Der Journalist Felix Faber tauscht das graue Wetter Deutschlands gegen die Sonne Gran Canarias und arbeitet bei einer jungen, eher linksorientierten Zeitung. Recht bald gerät er bei seinen Kollegen unter Verdacht, Geheimnisse aus der Redaktion auszuplaudern, die nicht unbedingt mit dem Zeitungsgeschäft zu tun haben. Er lässt sich von seiner Kollegin überreden, den Mord an einer jungen Frau selbst zu recherchieren und unversehens sitzt er zwischen allen Stühlen.

Meine Meinung:

Gleich vorweg, der Krimi hat mich nicht überzeugt. Die Krimi soll den Auftakt zu einer neuen Krimi-Reihe bilden. Zumindest suggerieren das die nicht fertig verknüpften Handlungsstränge. Ich fühle mich, ob der losen Enden ein wenig unzufrieden zurückgelassen.

Dabei hätte aus der Grundidee, Korruption, Flüchtlinge und den rechtsgerichteten Zeitungen - also lauter brisante Themen - eine tolle Story werden können.

Leider sind auch die Charaktere eher flach.

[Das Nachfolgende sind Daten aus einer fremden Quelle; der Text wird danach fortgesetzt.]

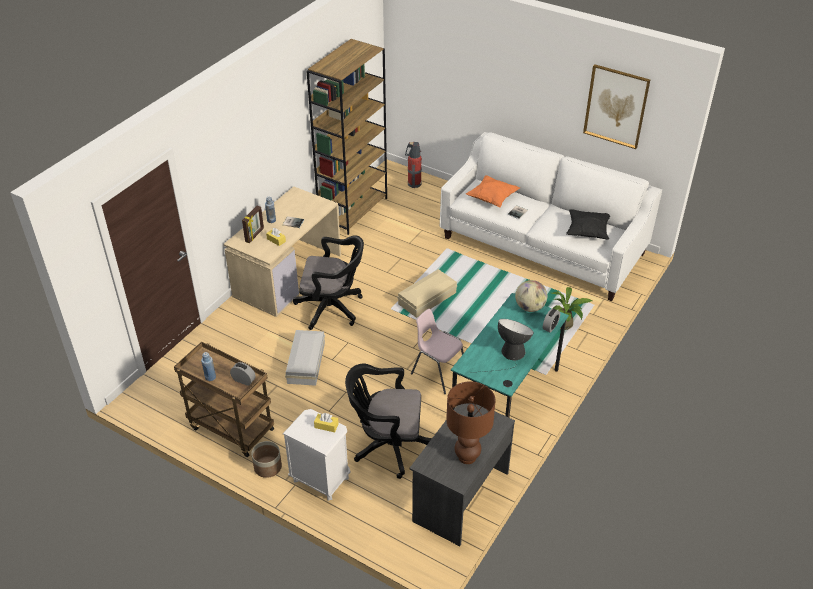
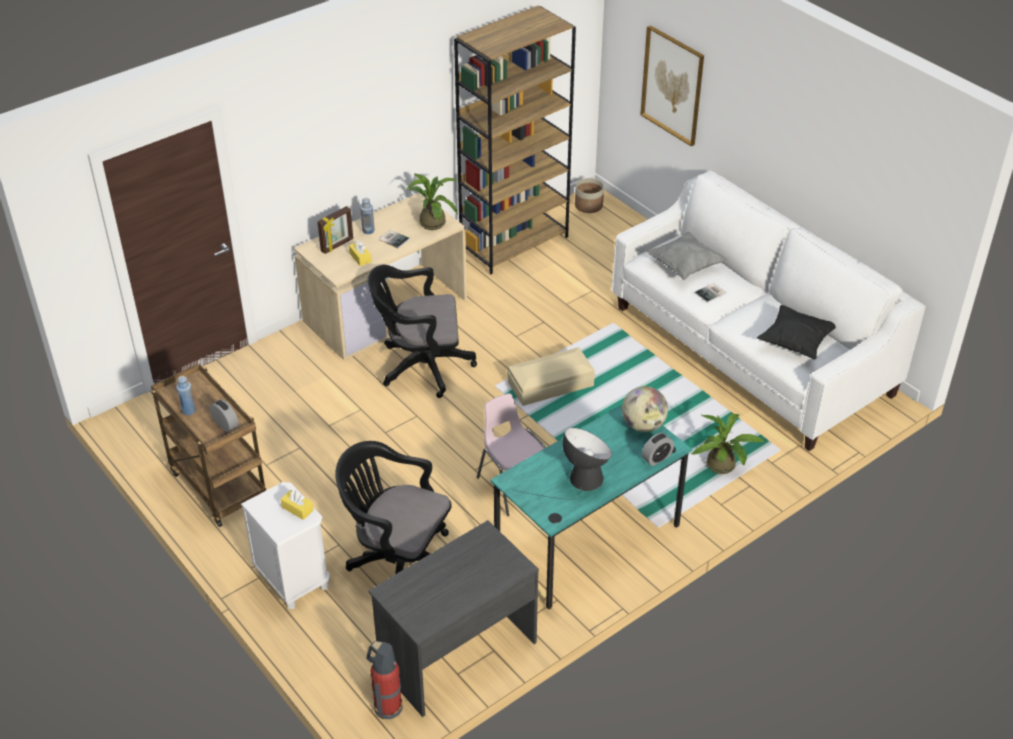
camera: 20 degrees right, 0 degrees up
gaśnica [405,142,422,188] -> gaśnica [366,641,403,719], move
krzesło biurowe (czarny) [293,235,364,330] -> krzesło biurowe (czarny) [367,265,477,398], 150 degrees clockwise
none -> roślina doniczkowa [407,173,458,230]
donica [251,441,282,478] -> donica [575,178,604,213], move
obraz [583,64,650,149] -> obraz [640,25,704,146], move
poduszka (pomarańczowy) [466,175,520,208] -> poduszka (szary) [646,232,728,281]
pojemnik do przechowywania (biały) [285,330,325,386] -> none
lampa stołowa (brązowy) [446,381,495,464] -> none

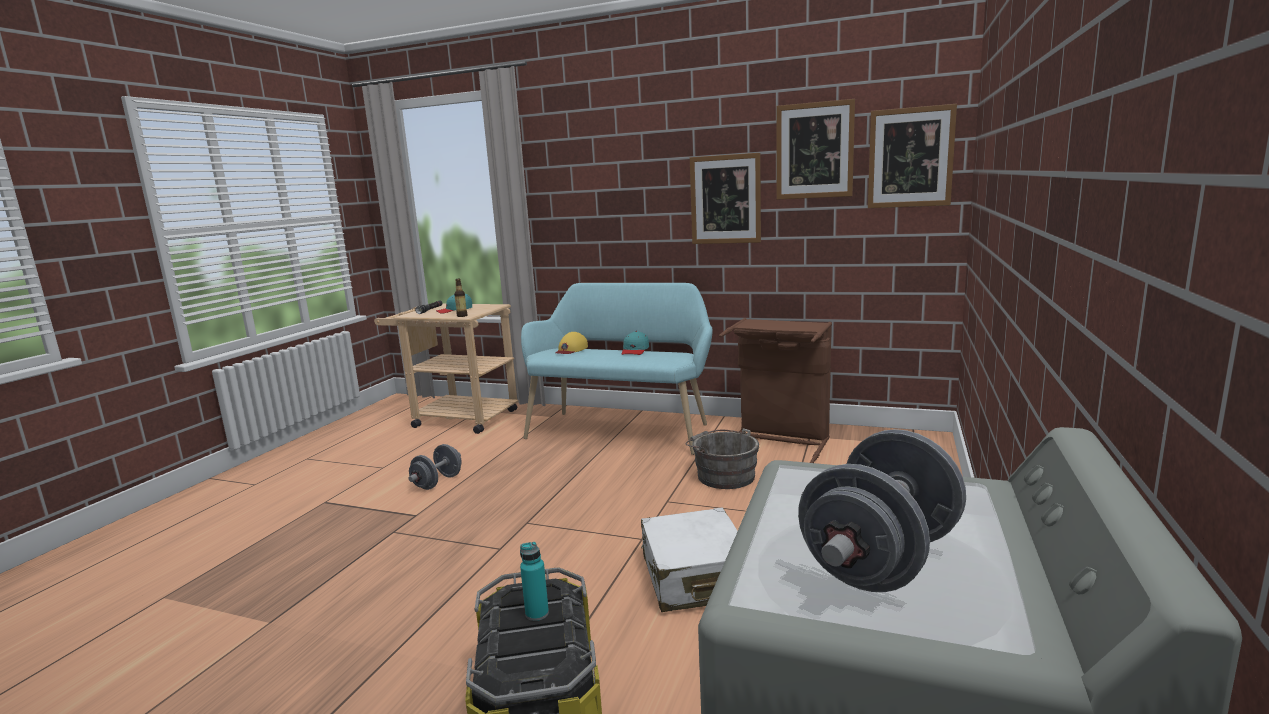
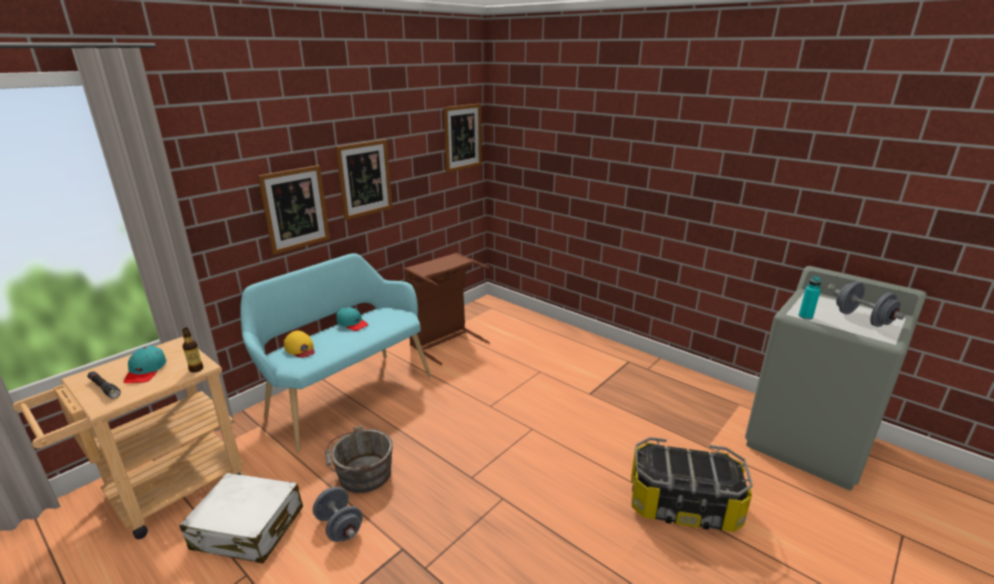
camera: 70 degrees left, 10 degrees up
walizka (biały) [641,507,738,612] -> walizka (biały) [179,473,303,563], move
obraz [776,99,855,200] -> obraz [258,165,330,255], move
wiadro (szary) [686,428,759,489] -> wiadro (szary) [325,426,393,493], move
butelka (turkusowy) [520,542,549,621] -> butelka (turkusowy) [799,276,821,320], move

Felix Faber wirkt wie ein großer Schuljunge auf mich - naiv, leichtgläubig und unbedarft. Seine Undercover-Mission kann nur zum Scheitern verurteilt sein, denn er stellt sich doch ziemlich dilettantisch an. Ich kann auch nicht wirklich erkennen, das die Journalisten der Zeitung wirklich arbeiten. Für mich überwiegt der Eindruck, dass sie lieber in Bars herumhängen und schon am frühen Vormittag ein (oder zwei) Glas Wein trinken. Anfangs wundert sich Felix noch, dann ist es im egal oder hat sich daran gewöhnt? Diese Mentalitätsunterschiede hätten Stoff für funkensprühende Dialoge bieten können. Leider nur lauwarme Kost.

Fazit:

Leider habe ich nicht das bekommen, was ich erwartet habe und kann daher nur 2 Sterne vergeben.